Famed actress Tatum O’Neal was busted Sunday night for purchasing a couple bags of cocaine in the Lower East Side. O’Neal was nabbed in what narcotics police call an “observation sale.” In an “observation sale” operation, as opposed to a “buy and bust” operation, police do not use undercover police officers to purchase drugs but instead, observe drug sales taking place on the street between a seller and a buyer. And for those who live in a cave, drug sales take place in open view, on the street, at all times of the day.
The fact that O’Neal was caught buying drugs on the street is rather interesting for a celebrity like her. Most celebrities have a “connect,” which means that a celebrity will generally purchase drugs inside in the comfort of their apartment or a friend’s apartment, not on the street, in open view of narcotics police. Purchasing drugs on the street in the quantities that O’Neal purchased (likely two dime or two twenty bags), puts her in the same boat as the “usual” addicts that run through Manhattan’s criminal court on 100 Centre Street. There is a certain level of desperation to a street purchase. Given O’Neal’s history with drugs and the circumstances surrounding this arrest, highly suggests that O’Neal has a narcotics addiction.
She was charged with Criminal Possession of a Controlled Substance in the Seventh Degree. This is a misdemeanor in New York, punishable by up to one year. Of course, it is the rare defendant who actually is sentenced to this. This will generally happen if a defendant goes to trial on a felony and is convicted of a lesser-included misdemeanor offense. However, most defendants who are charged with CPCS 7 are either sentenced to community service or a very short jail period — depending on their criminal history.
But herein lies the problem with New York’s drug treatment programs. When a defendant is charged with a felony, such as Criminal Possession of a Controlled Substance in the Fifth Degree (500 milligrams or more of pure cocaine) or Criminal Sale of a Controlled Substance in the Third Degree (any amount of narcotics), a defendant is offered a much larger menu of comprehensive drug treatment. The issue is that most of the hardcore addicts are not charged with felonies, because they do not have the resources to either sell drugs or buy enough drugs to get them up to a felony. Thus, if you walk into a Manhattan Criminal Court Arraignment, the worst looking cocaine or heroin addicts — the street buyers — are charged with the misdemeanor of simple possession.
What happens when a defendant is charged with a misdemeanor? Either the defendant is given a slap on the wrist or the drug treatment offered is not comprehensive enough. The resources are saved for defendants charged with felonies. On paper and in politics, this makes a lot of sense. But in practice, there are definite inequities that only perpetuate drug addiction.
The defendants with some of the biggest drug problems (imagine someone like Bubbles from The Wire) are not given the opportunity for real life-changing and comprehensive drug treatment, because they are given the fortune of a misdemeanor charge.
But is society really doing anyone a favor? I am not saying that defendants charged with misdemeanors should be charged with felonies.

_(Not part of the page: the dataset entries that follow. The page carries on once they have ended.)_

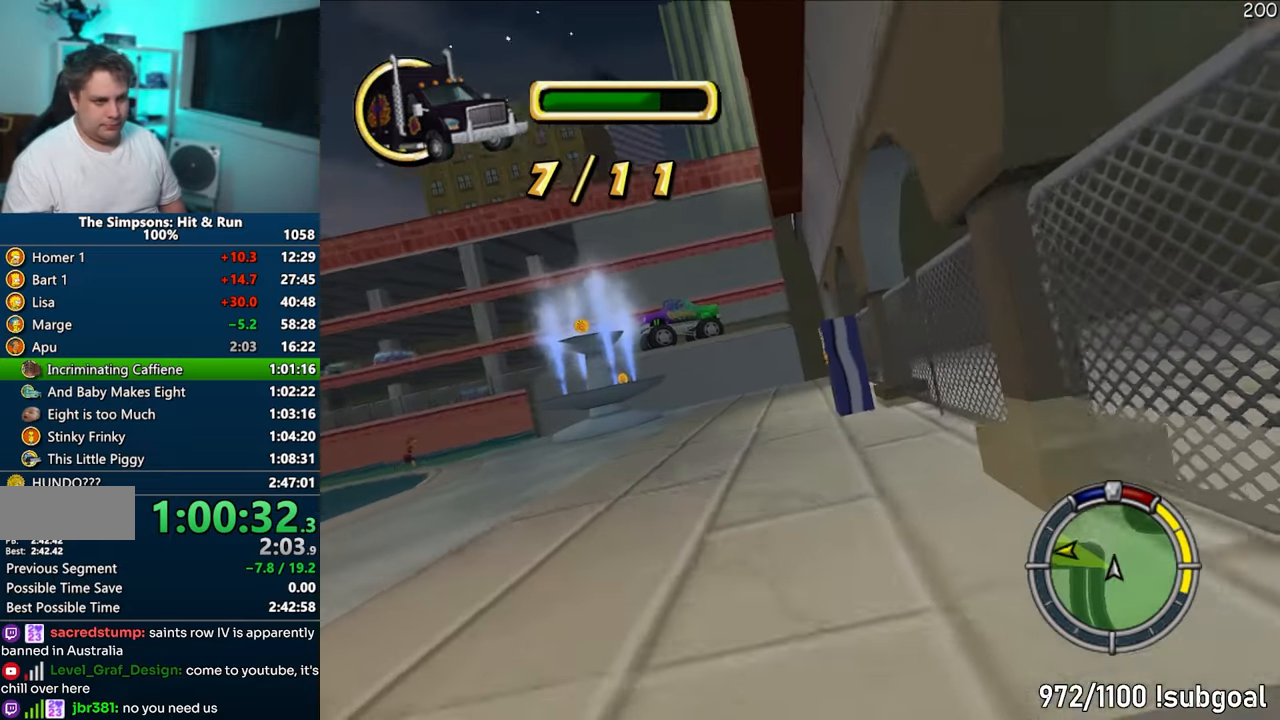
{"buttons": [], "left_stick": "left", "right_stick": "center", "events": [[400, "left_stick", "left"]]}
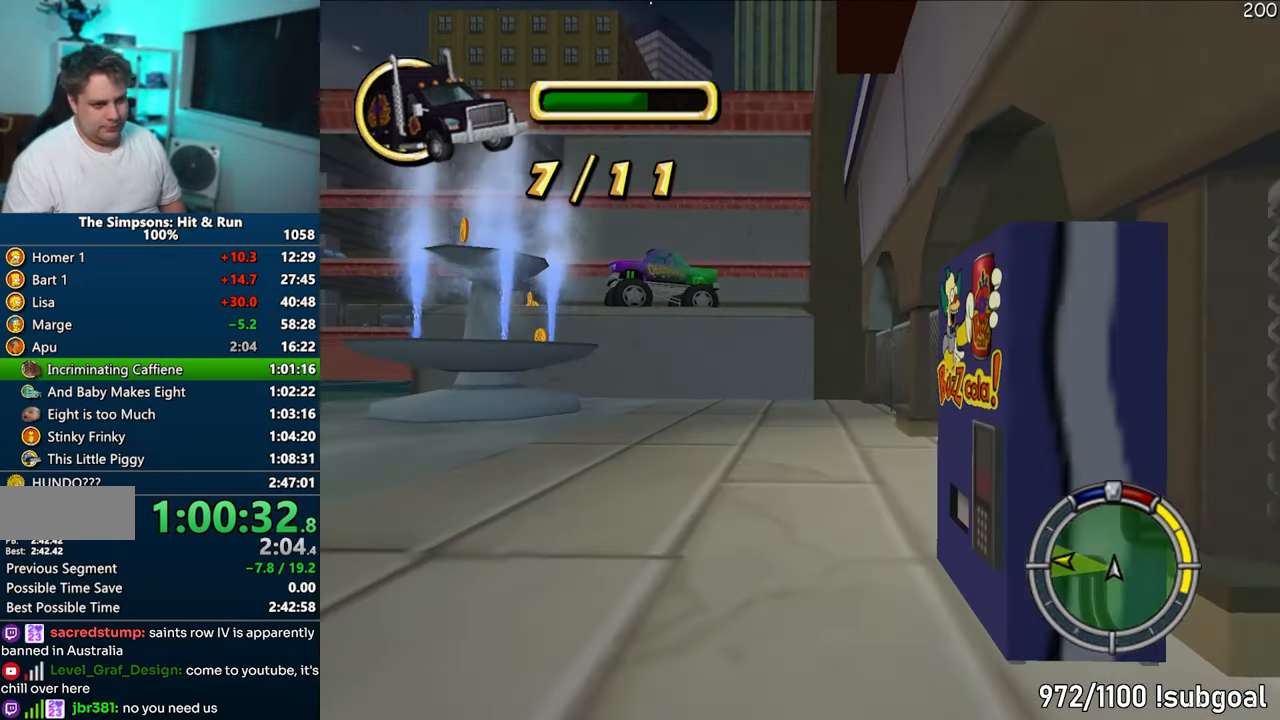
{"buttons": [], "left_stick": "left", "right_stick": "center", "events": [[50, "R1", "down"], [100, "CIRCLE", "down"], [367, "CIRCLE", "up"], [433, "R1", "up"]]}
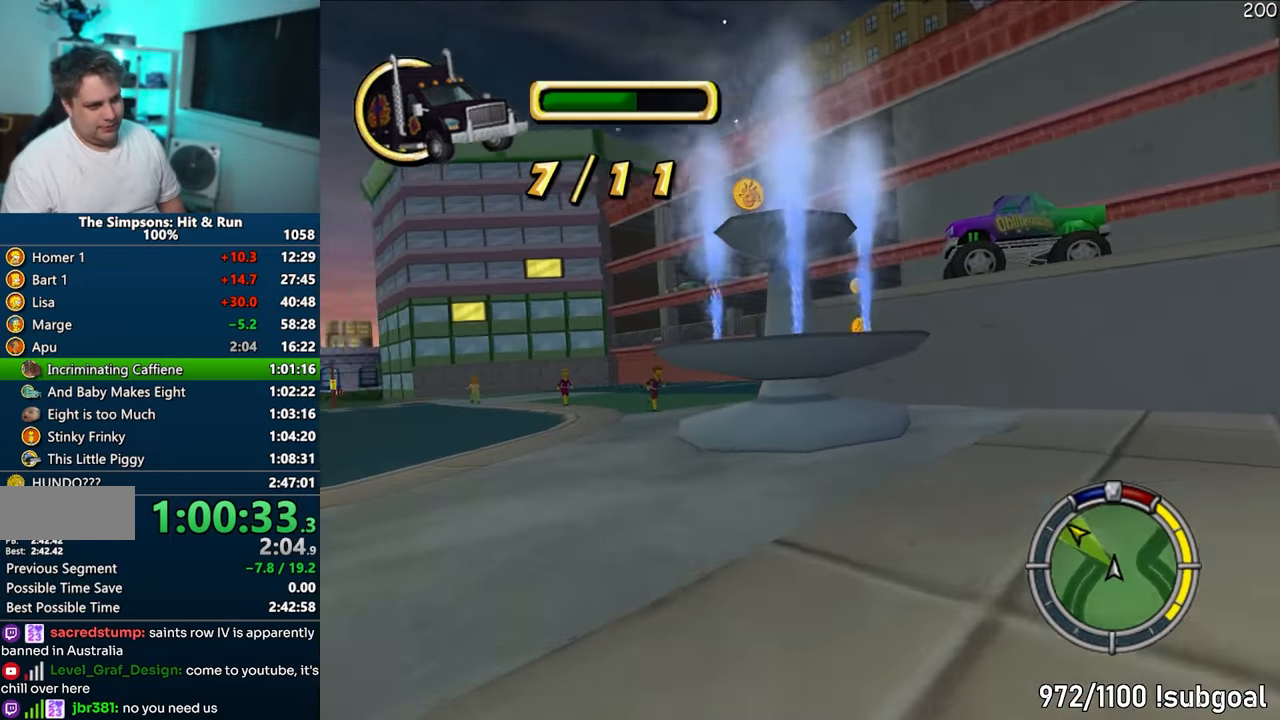
{"buttons": ["CROSS"], "left_stick": "left", "right_stick": "center", "events": [[83, "CROSS", "down"]]}
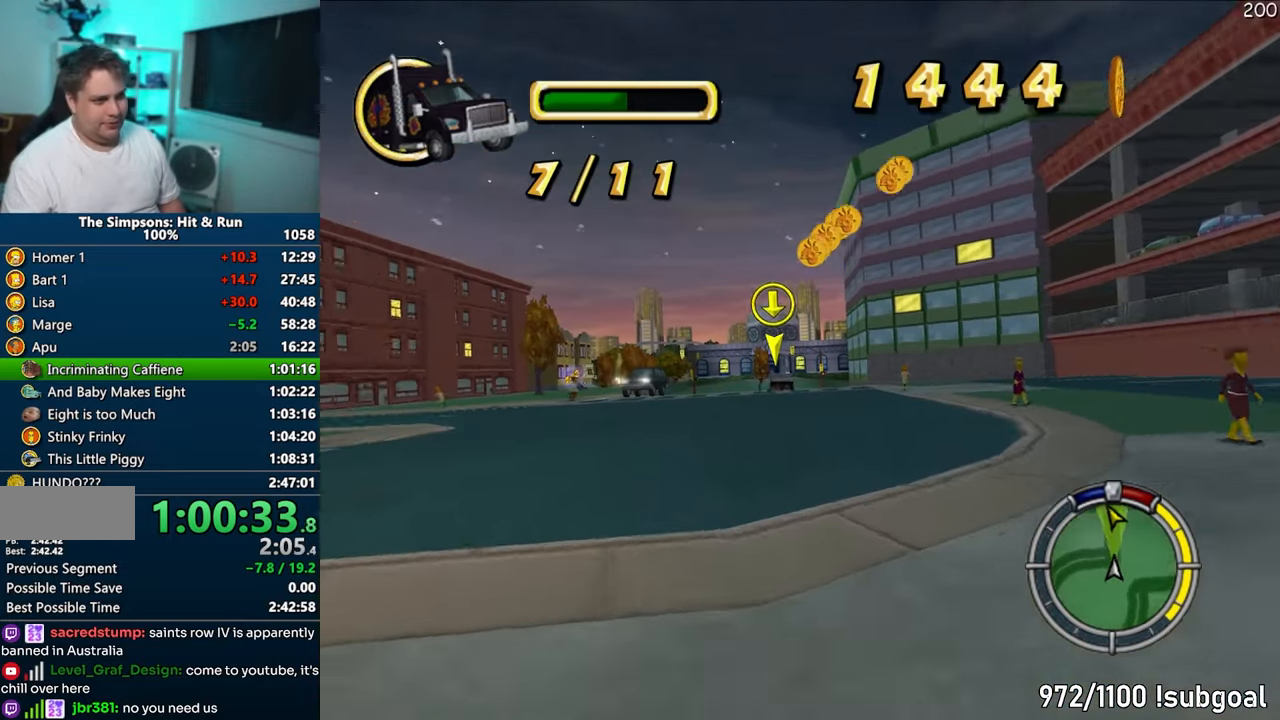
{"buttons": ["CROSS"], "left_stick": "center", "right_stick": "center", "events": [[17, "left_stick", "center"], [183, "left_stick", "right"], [400, "left_stick", "center"]]}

What I am saying is that the opportunities for drug treatment that defendants charged with felonies receive should be given to those defendants charged with misdemeanors.
Felony defendants are given the opportunity for long-term residential drug treatment — the kind of drug treatment that can work. These defendants take part in multi-step programs, from removing the narcotics addition to living independently. Some of these defendants are in these programs for five plus years.
But when you are charged with a misdemeanor, you’ll be lucky if you can get a spot in a residential drug treatment program. You’ll likely get assigned a once a week outpatient program. Is it any wonder that many of these defendants do not succeed?
Although you will read that Tatum O’Neal will likely receive a drug treatment program, it will not do much for fixing her problem. Of course, a person with an addiction has to want to improve. There is no question that a level of individual will is involved. But a person with an addiction must be given the opportunities to make that choice, in a supportive environment. Drug treatment programs for those charged with felonies attempt to equip people with the wherewithal to make that choice. The same cannot be said for those charged with misdemeanors.
O’Neal’s best bet will not be through the state but through private, long-term residential drug treatment. Tatum O’Neal has the resources to fix her life.
But the same cannot be said for the majority of drug addicts, who will cycle through the criminal justice system — untreated — just below the “felony radar.”